What DNA would you want to edit and why? In alignment with the goals of Colossal Biosciences, I would want to edit the genome of an Asian Elephant to include specific genes from the Woolly Mammoth. The goal of this “de-extinction” project is to restore historic animals to their ecological roles, which can help in nature conservation and the restoration of Arctic ecosystems. These edits would focus on traits like cold tolerance, hair growth, and fat distribution.
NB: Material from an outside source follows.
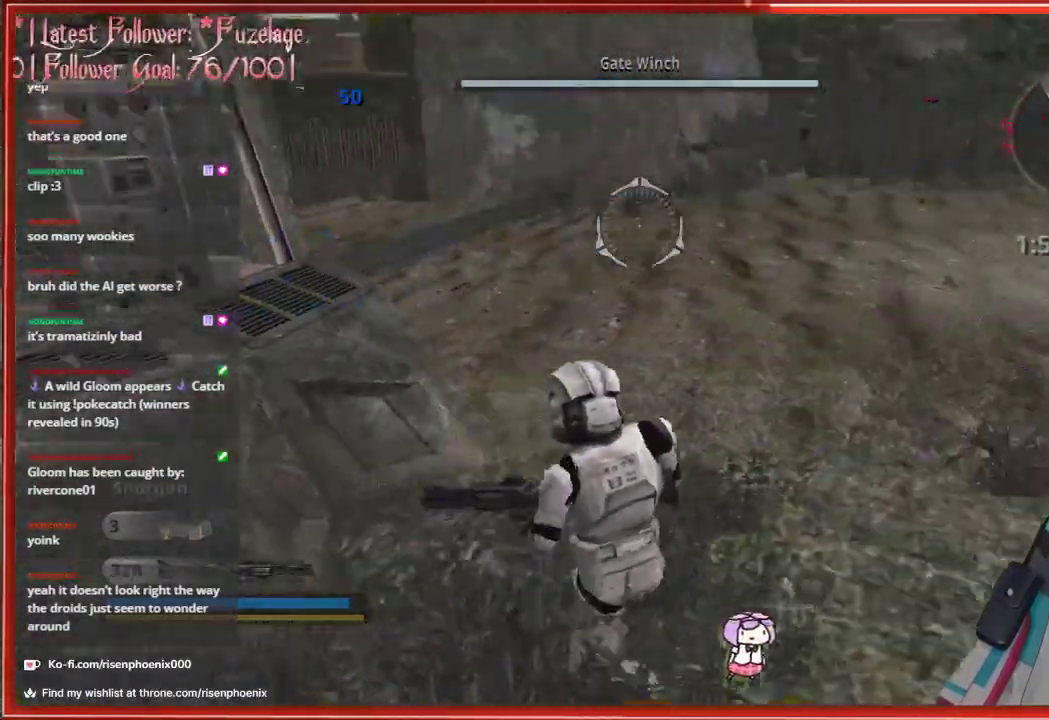
{"buttons": [], "left_stick": "up", "right_stick": "center", "events": [[50, "left_stick", "up-right"], [67, "right_stick", "center"], [217, "left_stick", "up"]]}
Technology and Details Technology: I would use CRISPR-Cas9 technology, as it is the most precise and versatile tool for targeted genome editing discussed in class. How it works: CRISPR-Cas9 acts as “molecular scissors.” A guide RNA (gRNA) is designed to match a specific target sequence in the DNA. The Cas9 enzyme then follows this guide to the exact location and creates a double-strand break. The cell then repairs this break, allowing us to delete or insert specific mammoth-like genetic information. Preparation and Input: Preparation requires designing the guide RNA using digital tools to ensure specificity. The input includes the Cas9 enzyme, the gRNA, a DNA template for the desired mammoth traits, and the target host cells (elephant cells). a) Limitations: Key limitations include efficiency (the edit may not happen in every cell) and precision (potential “off-target” effects where the enzyme cuts at unintended locations similar to the target).